Are decorators really that different from metaclasses...

Paul Morrow pm_mon at yahoo.com
Tue Aug 31 00:22:04 CEST 2004


Hallvard B Furuseth wrote:

> Paul Morrow wrote:
> 
>>I believe that we should think of assignments to __xxx__ attributes as 
>>not being part of the function's body, but instead part of its 
>>declaration, just as we do with its docstring.
>>
>>    def circum(diameter):
>>        """This describe's foo."""
>>        __author__ = 'Paul Morrow'
>>        __version__ = '0.1'
>>        __features__ = synchronized, memoized
> 
> 
> I really, really don't like this idea.  Assignment in Python has quite
> enough pitfalls already.  Please don't make it worse.  If it looks like
> an assignment to a local variable, it should be an assignment to a local
> variable.  

Actually, these look like assignments to local *magic* variables.
There's the difference.  The double underscores before and after each
name loudly proclaims that these variables are not like 'normal'
variables.  They're special in some way.  That's a Python convention.


> If we are going to invent a syntax for declaring function
> attributes inside the function, why confuse the issue by making it look
> like it does something else?
> 

Because 1) adding new syntax should be resisted as much as possible
(IMO), and 2) this style has parallels in both class definitions and 
module definitions.  Compare this class statement with the function def 
above.

     class Oval(Circle):
         """This describe's Oval."""
         __author__ = 'Paul Morrow'
         __version__ = '0.1'
         __metaclass__ = M


> It's true that it makes it look more like what __*__ attribute
> assignment in class bodies does, but the simple fact is that class
> bodies are executed when the class statement is executed, and function
> bodies are not executed when the def statement is executed.  Now you
> want part of the function bodies to be executed at def time, and part at
> call time.
> 

Maybe we just need to be clear as to which lines under the def statement
constitute the function's /body/.  The function's docstring gets
assigned during processing of the def statement, therefore the docstring
is apparently not part of the function body; I think of it as part of
the function's declaration.  So why not have assignments to __xxx__
variables also be part of the function's declaration.  The distinctive
appearance of these names helps remind us that they have special semantics.

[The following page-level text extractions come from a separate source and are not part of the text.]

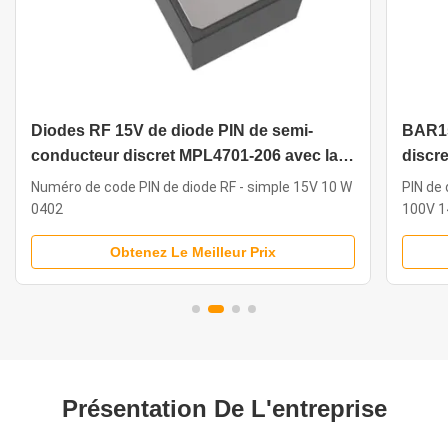
Diodes RF 15V de diode PIN de semi-
BAR15
conducteur discret MPL4701-206 avec la
discr
technologie de puce
Numéro de code PIN de diode RF - simple 15V 10 W
PIN de
0402
100V 
Obtenez Le Meilleur Prix
Présentation De L'entreprise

And note that if __xxx__ variables/attributes inside of function defs 
*don't* have special semantics (i.e. if they are being used as normal 
local variables), then they are improperly named (in accordance with our 
naming conventions).

> __*__ assigments in class bodies can look a little confusing if you
> don't think of how class declarations work, but it's perfectly simple
> once you think of how they do work: Execute the class body - no magic
> involved (as far as I know).  Then pass the resulting __dict__ to the
> class creation machine - and _that_ recognizes __metaclass__, __slots__
> and I don't know what else and does magic with them.
> 
> Once you remember that, __*__ variables in both class bodies and
> function bodies do exactly what one would expect them to do.  Stronger
> magic, like grabbing the doc string and putting it in __doc__, has its
> own syntax.
> 

Perhaps its just my experience with declarative programming languages,
but I prefer thinking of __xxx__ assignments in a class as setting
'properties' of the class.  It's a higher level of abstraction than
thinking in terms of the procedural mechanics of what happens under the
hood.  And the syntax used to set properties in classes/modules should 
be the same one used to set properties in functions and methods (IMO).